Render the lines from the one containing "Phạm Khánh Duy" through the one containing "Duo featuring Bjørnskov)", both included, as a JSON list of strings with one string per line and blank lines omitted.
********
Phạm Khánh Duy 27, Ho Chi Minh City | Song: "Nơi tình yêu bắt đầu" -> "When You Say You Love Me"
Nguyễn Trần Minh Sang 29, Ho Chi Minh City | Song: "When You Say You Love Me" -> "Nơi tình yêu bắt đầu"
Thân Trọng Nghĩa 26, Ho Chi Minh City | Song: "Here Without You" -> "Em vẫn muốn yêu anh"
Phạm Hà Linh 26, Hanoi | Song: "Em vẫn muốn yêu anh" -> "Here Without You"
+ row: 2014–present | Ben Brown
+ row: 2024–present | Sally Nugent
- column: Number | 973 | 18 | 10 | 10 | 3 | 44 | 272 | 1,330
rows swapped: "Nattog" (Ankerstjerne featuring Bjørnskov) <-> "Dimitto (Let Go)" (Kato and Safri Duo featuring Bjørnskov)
********
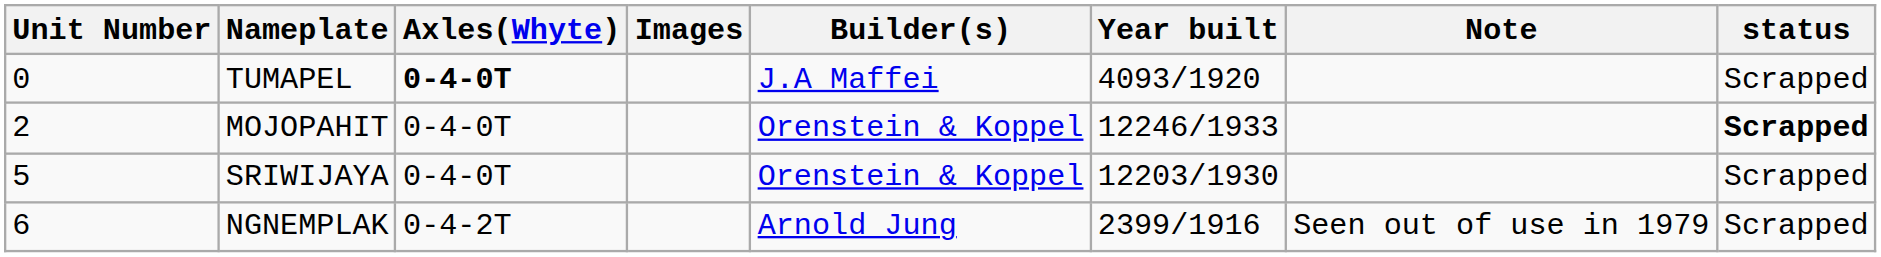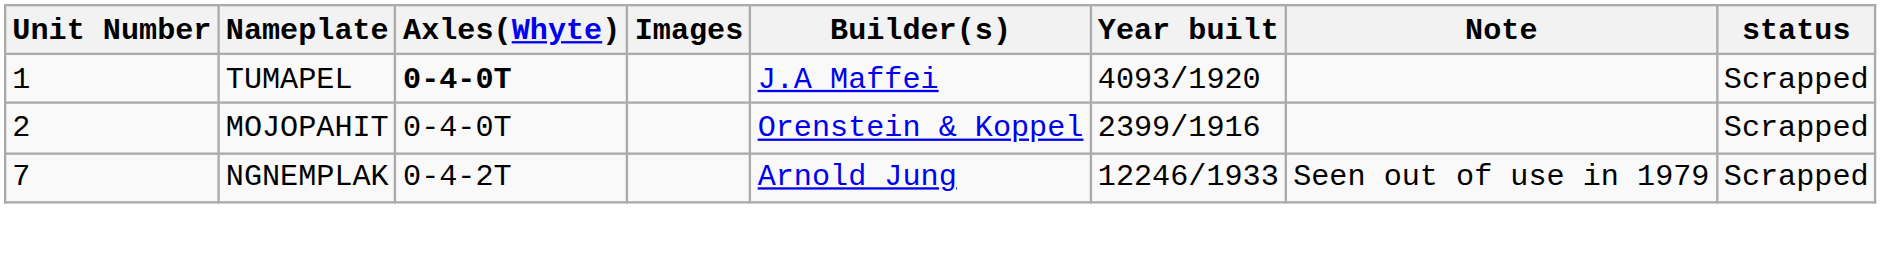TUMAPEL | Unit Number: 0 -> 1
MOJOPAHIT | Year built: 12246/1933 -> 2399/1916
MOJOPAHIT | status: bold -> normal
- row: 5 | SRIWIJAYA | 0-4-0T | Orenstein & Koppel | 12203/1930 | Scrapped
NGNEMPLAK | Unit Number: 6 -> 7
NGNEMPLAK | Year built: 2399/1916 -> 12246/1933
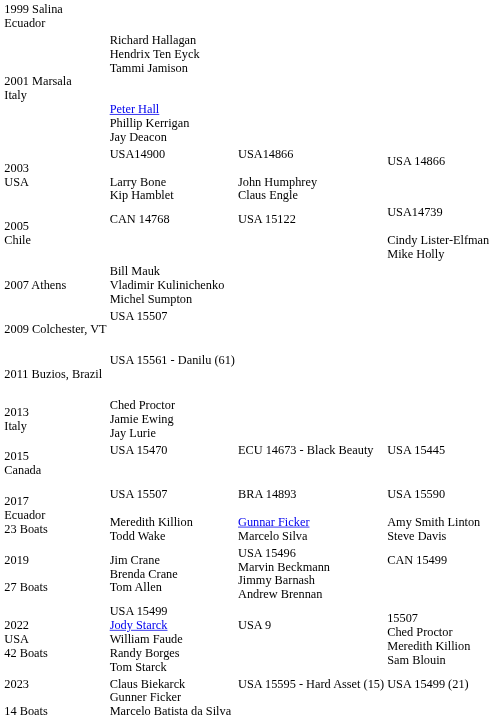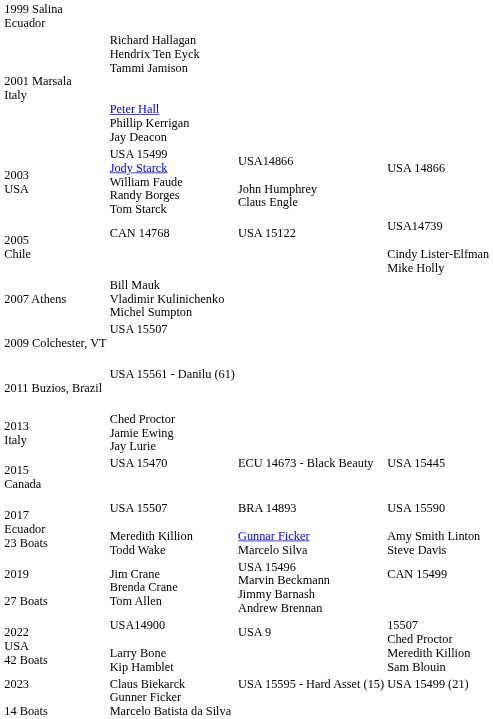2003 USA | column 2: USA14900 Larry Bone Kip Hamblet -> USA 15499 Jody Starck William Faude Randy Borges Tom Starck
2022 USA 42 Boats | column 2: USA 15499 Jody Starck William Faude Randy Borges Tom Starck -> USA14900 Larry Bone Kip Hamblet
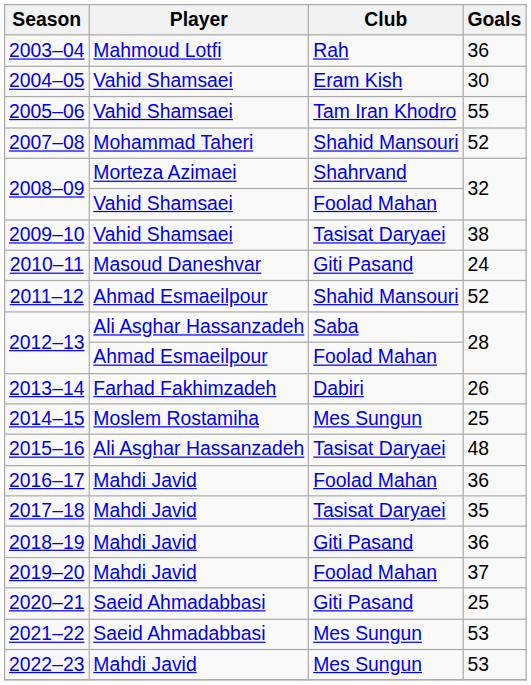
********
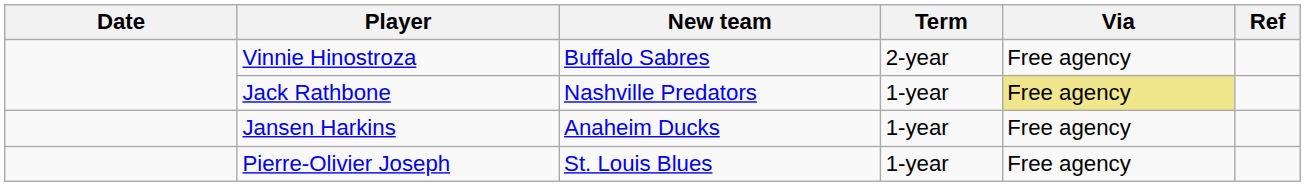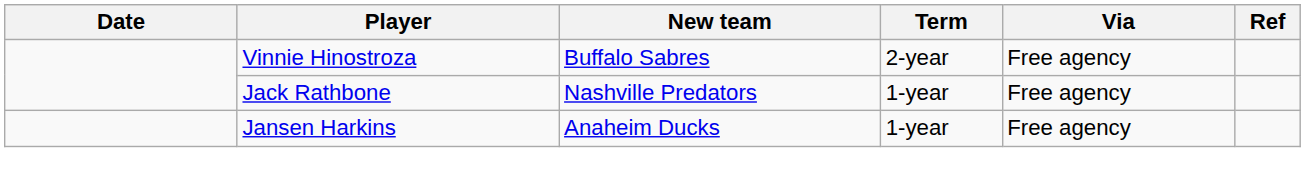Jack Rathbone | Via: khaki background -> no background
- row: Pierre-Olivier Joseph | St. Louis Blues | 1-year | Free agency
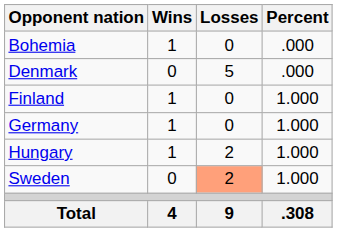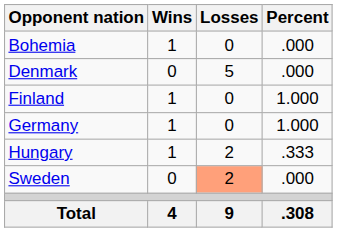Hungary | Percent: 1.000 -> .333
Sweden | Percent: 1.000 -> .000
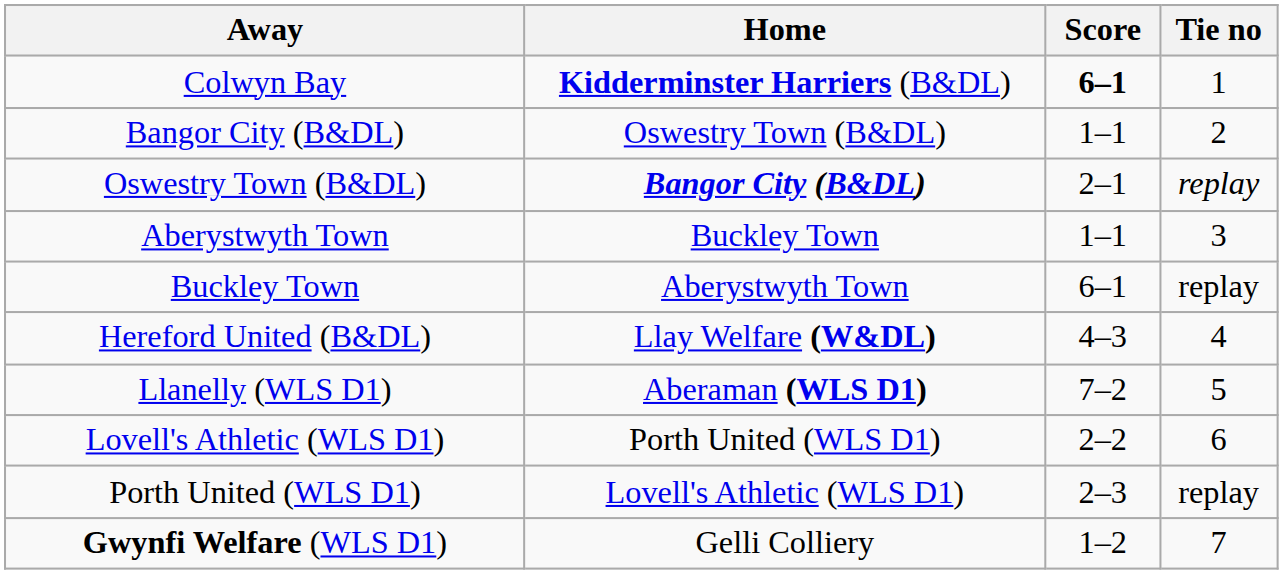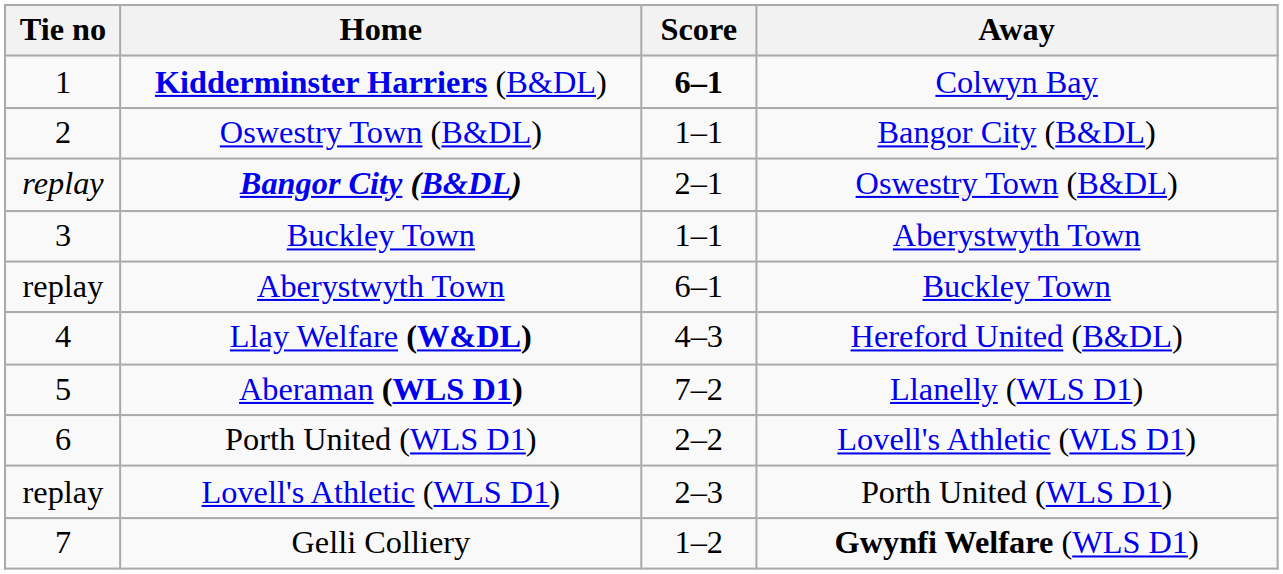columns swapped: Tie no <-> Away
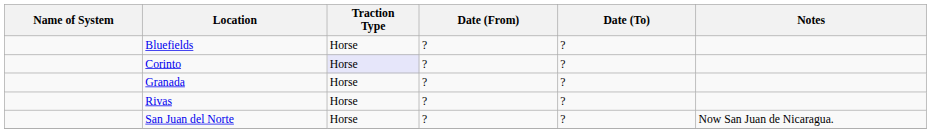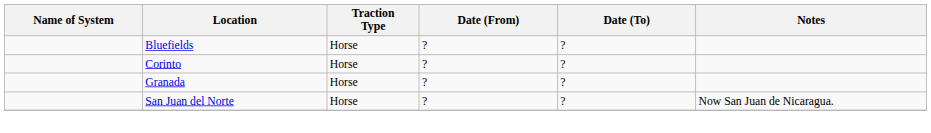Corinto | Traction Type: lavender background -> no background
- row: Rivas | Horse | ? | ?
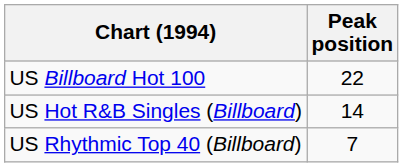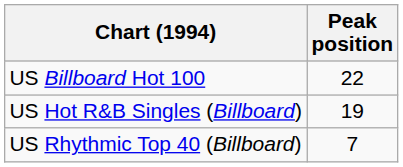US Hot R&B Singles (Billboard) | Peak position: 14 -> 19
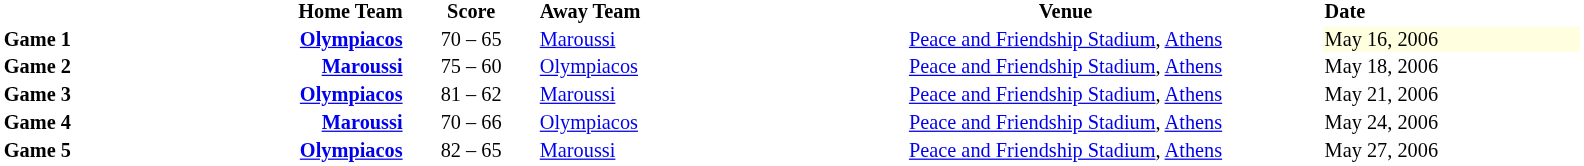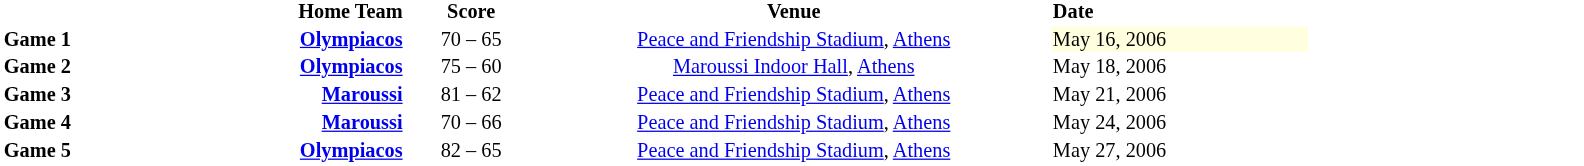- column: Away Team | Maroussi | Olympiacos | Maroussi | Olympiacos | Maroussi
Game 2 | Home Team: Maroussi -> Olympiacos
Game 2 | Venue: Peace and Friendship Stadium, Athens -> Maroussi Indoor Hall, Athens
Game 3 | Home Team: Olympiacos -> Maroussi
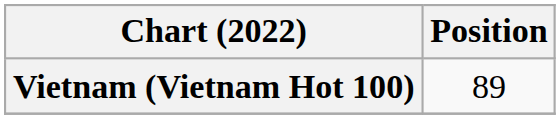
********
Exercise output:
[
  "Phạm Khánh Duy 27, Ho Chi Minh City | Song: \"Nơi tình yêu bắt đầu\" -> \"When You Say You Love Me\"",
  "Nguyễn Trần Minh Sang 29, Ho Chi Minh City | Song: \"When You Say You Love Me\" -> \"Nơi tình yêu bắt đầu\"",
  "Thân Trọng Nghĩa 26, Ho Chi Minh City | Song: \"Here Without You\" -> \"Em vẫn muốn yêu anh\"",
  "Phạm Hà Linh 26, Hanoi | Song: \"Em vẫn muốn yêu anh\" -> \"Here Without You\"",
  "+ row: 2014–present | Ben Brown",
  "+ row: 2024–present | Sally Nugent",
  "- column: Number | 973 | 18 | 10 | 10 | 3 | 44 | 272 | 1,330",
  "rows swapped: \"Nattog\" (Ankerstjerne featuring Bjørnskov) <-> \"Dimitto (Let Go)\" (Kato and Safri Duo featuring Bjørnskov)"
]